Denpasar, (Metrobali.com) 

 

Seorang Warga Negara Asing (WNA) asal Rusia, berinisial VM, menghadapi permasalahan di Bali setelah paspornya ditahan oleh petugas Kantor Wilayah Kementerian Hukum dan HAM (Kanwil Kemenkumham) Bali tanpa dasar yang jelas. Penahanan dokumen ini telah berlangsung selama sembilan hari, menurut pernyataan kuasa hukumnya, Fitri Anisa dan Rengga Rahmadhany, pada Kamis (31/10/2024) di Denpasar.

VM pertama kali tiba di Bali pada Oktober 2022 sebagai wisatawan dan kemudian mendirikan perusahaan, PT. Ele Restaurant Group, bersama seorang warga negara Rusia lain, IL, yang ia kenal sejak 2019. Pada Mei 2023, VM menjabat sebagai Direktur dan pemegang saham, sementara IL bertindak sebagai Komisaris.

Namun, pada 16 Oktober 2024, VM mendapati bahwa IL telah melakukan perubahan data perseroan tanpa sepengetahuannya.

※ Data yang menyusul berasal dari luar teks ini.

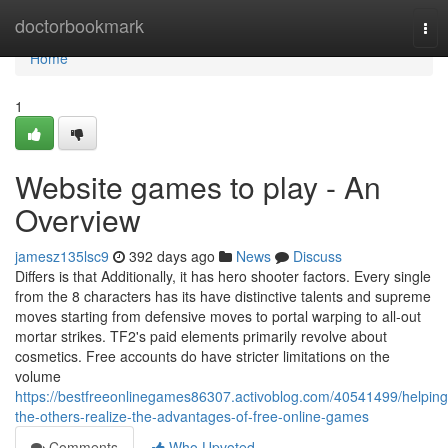
Home
doctorbookmark
Tog
nav
Home
1
Website games to play - An
Overview
jamesz135lsc9
392 days ago
News
Discuss
Differs is that Additionally, it has hero shooter factors. Every single
from the 8 characters has its have distinctive talents and supreme
moves starting from defensive moves to portal warping to all-out
mortar strikes. TF2's paid elements primarily revolve about
cosmetics. Free accounts do have stricter limitations on the
volume
https://bestfreeonlinegames86307.activoblog.com/40541499/helping
the-others-realize-the-advantages-of-free-online-games
Comments
Who Upvoted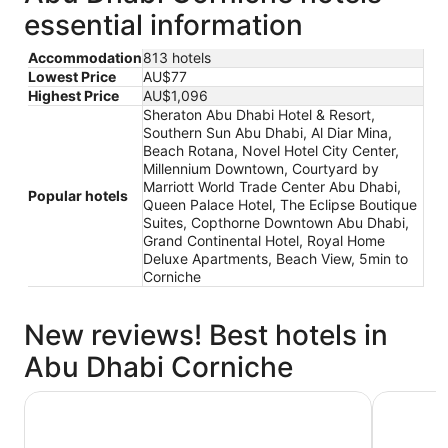
essential information
Accommodation
813 hotels
Lowest Price
AU$77
Highest Price
AU$1,096
Sheraton Abu Dhabi Hotel & Resort,
Southern Sun Abu Dhabi, Al Diar Mina,
Beach Rotana, Novel Hotel City Center,
Millennium Downtown, Courtyard by
Marriott World Trade Center Abu Dhabi,
Popular hotels
Queen Palace Hotel, The Eclipse Boutique
Suites, Copthorne Downtown Abu Dhabi,
Grand Continental Hotel, Royal Home
Deluxe Apartments, Beach View, 5min to
Corniche
New reviews! Best hotels in
Abu Dhabi Corniche
Millennium Downtown
Beach Ro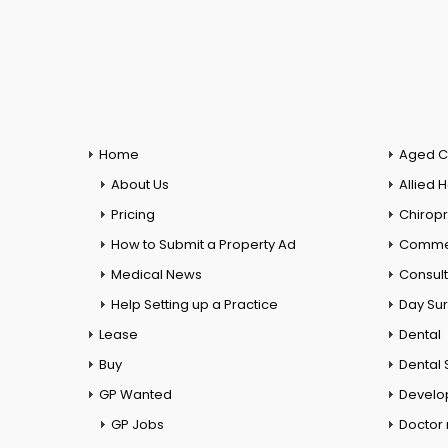
Home
Aged C
About Us
Allied 
Pricing
Chiropr
How to Submit a Property Ad
Commer
Medical News
Consul
Help Setting up a Practice
Day Su
Lease
Dental
Buy
Dental 
GP Wanted
Develo
GP Jobs
Doctor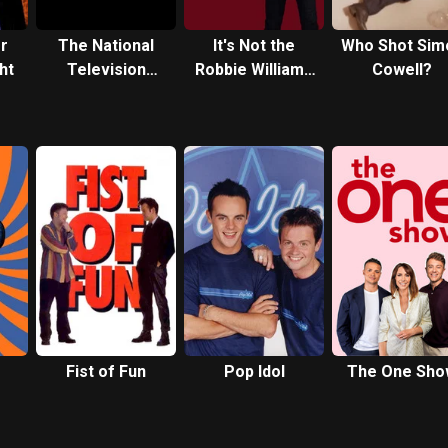
or
The National
It's Not the
Who Shot Sim
ht
Television
Robbie Williams
Cowell?
Awards
Christmas Show
Celebrate 25
Years
Fist of Fun
Pop Idol
The One Sho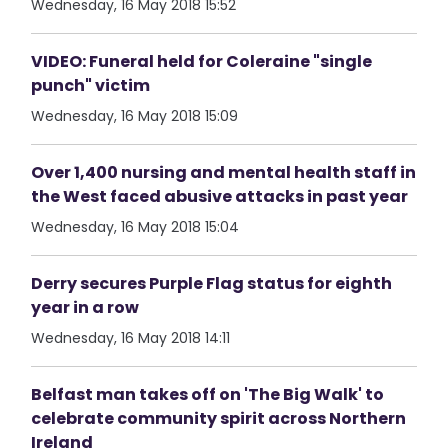
Wednesday, 16 May 2018 15:52
VIDEO: Funeral held for Coleraine "single
punch" victim
Wednesday, 16 May 2018 15:09
Over 1,400 nursing and mental health staff in
the West faced abusive attacks in past year
Wednesday, 16 May 2018 15:04
Derry secures Purple Flag status for eighth
year in a row
Wednesday, 16 May 2018 14:11
Belfast man takes off on 'The Big Walk' to
celebrate community spirit across Northern
Ireland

Perubahan tersebut mencakup pergantian susunan pengurus perusahaan, di mana IL menjadi Direktur Utama, dan dua WNA Rusia lainnya, VR dan YB, menjadi Komisaris dan Direktur. VM mengaku tidak pernah menyetujui perubahan ini, meski dalam dokumen notaris terdapat tanda tangan yang mirip dengan miliknya.

“Klien kami menduga ada praktik pengalihan kepemilikan saham tanpa izin, yang terjadi pada 4 Juni 2024,” ungkap Rengga.

Berdasarkan akta perubahan yang diterbitkan pada 22 Juli 2024 oleh Kementerian Hukum dan HAM, posisi VM di perusahaan tersebut telah diubah, yang mempengaruhi status sponsor pada KITAS-nya.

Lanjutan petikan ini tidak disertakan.